EXTRACTED TEXT Block Start
The funeral of Michaela McAreavey this week was immensely moving, when thousands of people from all walks of life paid their respects.
Those attending the funeral and the preceding wake, including political and community leaders as well as hundreds of friends of both families, underlined the widespread sympathy at the violent death of a young bride on her honeymoon so far away.
What has been perhaps less well-known, until today's report in this newspaper, is the fact that a leading loyalist from Belfast also went to the family home to pay his respects and those of his colleagues.
Winston Rea, better known as 'Winkie', joined many others waiting patiently at the wake, and he eventually met leading family members to whom he offered his condolences and those of his colleagues from the Shankill branch of the Northern Ireland Football Supporters' Club.
This sincere expression of sympathy was immensely important in a Northern Ireland which has known such division based on religious and community divisions.
Few people will fail to note the symbolism of a loyalist leader entering into the heartland of the GAA and conveying his sympathy as a recognition of a shared humanity.
His visit was uplifting because it showed that even amid the tragedy of a young and untimely death, there is also a glimmer of hope that people can indeed cross the divides, and that perhaps the worst of our community divisions are now being left in the past.
It would be wrong, perhaps, to take too much out of one good example such as that of Winston Rea, and equally it would be unfair to place too much of the burden of symbolism on a man who felt personally, and on behalf of his colleagues, that he was simply doing the right thing.
However, there have been examples during the Troubles, of how human decency can overcome many traditional community divisions.
There is still a long way to go, but the action of Mr Rea, and the support of his colleagues, gives us all reason to hope for even better days ahead.
EXTRACTED TEXT Block End
RECORDS SUPPLIED Block Start
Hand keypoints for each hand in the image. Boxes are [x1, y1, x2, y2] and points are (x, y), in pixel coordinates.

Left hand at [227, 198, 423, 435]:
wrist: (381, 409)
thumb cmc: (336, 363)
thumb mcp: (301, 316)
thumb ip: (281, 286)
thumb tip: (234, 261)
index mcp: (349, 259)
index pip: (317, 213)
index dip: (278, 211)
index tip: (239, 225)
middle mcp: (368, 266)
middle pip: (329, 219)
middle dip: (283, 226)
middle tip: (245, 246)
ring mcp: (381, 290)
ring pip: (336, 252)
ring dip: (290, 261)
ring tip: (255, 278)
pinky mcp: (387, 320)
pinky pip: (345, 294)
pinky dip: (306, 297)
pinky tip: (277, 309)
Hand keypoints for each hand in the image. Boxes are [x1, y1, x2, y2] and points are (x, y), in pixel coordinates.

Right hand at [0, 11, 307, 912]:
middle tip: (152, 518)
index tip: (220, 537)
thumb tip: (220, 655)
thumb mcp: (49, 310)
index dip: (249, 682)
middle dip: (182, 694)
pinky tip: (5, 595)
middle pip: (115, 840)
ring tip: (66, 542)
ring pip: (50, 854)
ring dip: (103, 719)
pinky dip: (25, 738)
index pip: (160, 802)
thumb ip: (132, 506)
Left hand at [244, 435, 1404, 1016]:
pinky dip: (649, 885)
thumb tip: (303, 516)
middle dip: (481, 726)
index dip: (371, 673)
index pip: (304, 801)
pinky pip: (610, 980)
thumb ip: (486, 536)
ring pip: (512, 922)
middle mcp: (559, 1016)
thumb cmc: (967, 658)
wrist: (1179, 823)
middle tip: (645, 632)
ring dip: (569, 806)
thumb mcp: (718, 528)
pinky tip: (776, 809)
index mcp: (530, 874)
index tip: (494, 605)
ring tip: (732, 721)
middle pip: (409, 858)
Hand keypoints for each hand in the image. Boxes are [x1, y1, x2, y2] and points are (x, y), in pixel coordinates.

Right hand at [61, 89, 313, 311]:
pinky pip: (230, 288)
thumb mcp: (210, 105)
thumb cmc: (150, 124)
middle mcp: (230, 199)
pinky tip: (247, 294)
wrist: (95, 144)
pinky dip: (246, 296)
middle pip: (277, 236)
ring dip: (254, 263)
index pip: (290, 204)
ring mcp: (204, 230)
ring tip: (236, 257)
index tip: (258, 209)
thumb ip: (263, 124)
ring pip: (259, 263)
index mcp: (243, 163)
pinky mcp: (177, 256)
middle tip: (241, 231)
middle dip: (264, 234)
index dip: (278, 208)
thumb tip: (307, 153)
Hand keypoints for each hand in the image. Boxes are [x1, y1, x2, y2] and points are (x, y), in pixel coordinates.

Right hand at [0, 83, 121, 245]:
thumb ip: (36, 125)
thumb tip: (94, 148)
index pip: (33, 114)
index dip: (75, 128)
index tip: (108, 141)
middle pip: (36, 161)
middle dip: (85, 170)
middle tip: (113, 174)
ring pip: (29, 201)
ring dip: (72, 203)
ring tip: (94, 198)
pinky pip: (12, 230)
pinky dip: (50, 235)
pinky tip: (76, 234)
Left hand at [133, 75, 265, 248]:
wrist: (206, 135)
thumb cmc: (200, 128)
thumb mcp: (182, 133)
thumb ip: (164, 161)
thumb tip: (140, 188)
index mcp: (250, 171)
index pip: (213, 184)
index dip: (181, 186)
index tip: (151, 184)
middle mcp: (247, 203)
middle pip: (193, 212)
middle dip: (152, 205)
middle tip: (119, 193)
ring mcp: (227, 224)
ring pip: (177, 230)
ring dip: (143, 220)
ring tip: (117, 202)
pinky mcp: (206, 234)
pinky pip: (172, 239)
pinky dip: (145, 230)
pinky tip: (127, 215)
RECORDS SUPPLIED Block End
## PROBLEMS TO SOLVE
- a) Say whether each statement agrees with the piece on Michaela McAreavey's funeral, giving yes or no and quoting the words that decide it: (i) Winston Rea is better known by the nickname 'Winkie'. (ii) Rea passed on sympathy from the Shankill branch of the Northern Ireland Football Supporters' Club. (iii) The piece says the divides in the community have now been fully overcome.
- b) List every name or nickname the piece on Michaela McAreavey's funeral uses for the loyalist who visited the wake.
The data has nothing to do with the piece on Michaela McAreavey's funeral.

## ANSWERS FOR THE EXERCISE
- a)
(i) Yes: "Winston Rea, better known as 'Winkie'"
(ii) Yes: "he eventually met leading family members to whom he offered his condolences and those of his colleagues from the Shankill branch of the Northern Ireland Football Supporters' Club"
(iii) No: "There is still a long way to go"

- b)
Winston Rea
'Winkie'
Mr Rea